RUN composer install
CMD php artisan serve --host=0.0.0.0
Create a .dockerignore
file from the .gitignore
file:
cp .gitignore .dockerignore
Build and tag the Docker image.
docker build . -t ghcr.io/YOUR_GITHUB_USERNAME/laravel:main
Push It
Push it to GitHub Packages. This makes it available to CloudFlow.

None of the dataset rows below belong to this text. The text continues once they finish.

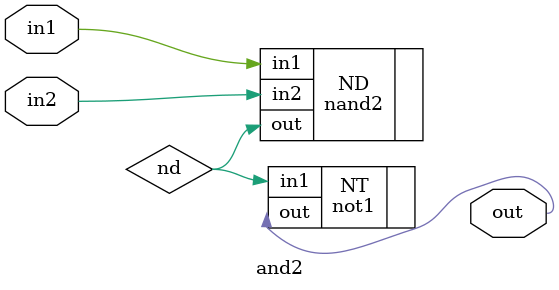
<source format=v>
module and2(out, in1, in2);
    input in1, in2;
    output out;

    wire nd;
    nand2 ND(.out(nd), .in1(in1), .in2(in2));
    not1 NT(.out(out), .in1(nd));
endmodule
</source>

docker push ghcr.io/YOUR_GITHUB_USERNAME/laravel:main
Be sure to make it public. To see your packages and make this change, visit https://github.com/YOUR_GITHUB_USERNAME?tab=packages
.
Deploy It
Next, create a CloudFlow deployment for the Laravel app with a laravel-deployment.yaml
file, substituting YOUR_GITHUB_USERNAME
and the environment variables accordingly. This will direct CloudFlow to distribute the container you've pushed to GitHub Packages.
apiVersion: apps/v1
kind: Deployment
metadata:
name: laravel
labels:
app: laravel
spec:
replicas: 1
selector:
matchLabels:
app: laravel
template:
metadata:
labels:
app: laravel
spec:
containers:
- name: laravel
image: ghcr.io/YOUR_GITHUB_USERNAME/laravel:main
imagePullPolicy: Always
resources:
requests:
memory: "200Mi"
cpu: "200m"
limits:
memory: "200Mi"
cpu: "200m"
ports:
- containerPort: 80
env:
- name: APP_NAME
value: "Laravel"
- name: APP_ENV
value: "production"
- name: APP_KEY
value: "YOUR_APP_KEY"
- name: APP_DEBUG
value: "false"
- name: APP_URL
value: "https://YOUR.DOMAIN.COM"
- name: LOG_CHANNEL
value: "stack"
- name: LOG_DEPRECATIONS_CHANNEL
value: "null"
- name: LOG_LEVEL
value: "debug"
- name: BROADCAST_DRIVER
value: "log"
- name: CACHE_DRIVER
value: "file"
- name: FILESYSTEM_DISK
value: "local"
- name: QUEUE_CONNECTION
value: "sync"
- name: SESSION_DRIVER
value: "cookie"
- name: SESSION_LIFETIME
value: "120"
- name: MAIL_MAILER
value: "smtp"
- name: MAIL_HOST
value: "mailhog"
- name: MAIL_PORT
value: "1025"
- name: MAIL_USERNAME
value: "null"
- name: MAIL_PASSWORD
value: "null"
- name: MAIL_ENCRYPTION
value: "null"
- name: MAIL_FROM_ADDRESS
value: "hello@example.com"
- name: MAIL_FROM_NAME
value: "Laravel"
Apply this deployment resource to your Project with either the Kubernetes dashboard or kubectl apply -f laravel-deployment.yaml
.
tip
For a production Laravel app, use Kubernetes Secrets as the values for private environment variables.
Expose It
Expose it on the internet, mapping the container's port 8000
.
apiVersion: v1
kind: Service
metadata:
labels:
app: ingress-upstream
name: ingress-upstream
spec:
ports:
- name: 80-8080
port: 80
protocol: TCP
targetPort: 8000
selector:
app: laravel
sessionAffinity: None
type: ClusterIP
Apply this service resource to your Project with either the Kubernetes dashboard or kubectl apply -f ingress-upstream.yaml
.
See the pods running on CloudFlow's network with either the Kubernetes dashboard or kubectl get pods -o wide
. The -o wide
switch shows where your app is running according to the default AEE location optimization strategy. Your app will be optimally deployed according to traffic. In lieu of significant traffic, your deployment will be made to default locations.
Finally, follow the instructions that configure DNS and TLS.
See What You've Built
See the Laravel app you've built by visiting the https://YOUR.DOMAIN.COM
, substituting YOUR.DOMAIN.COM
according to your DNS and HTTPS configuration.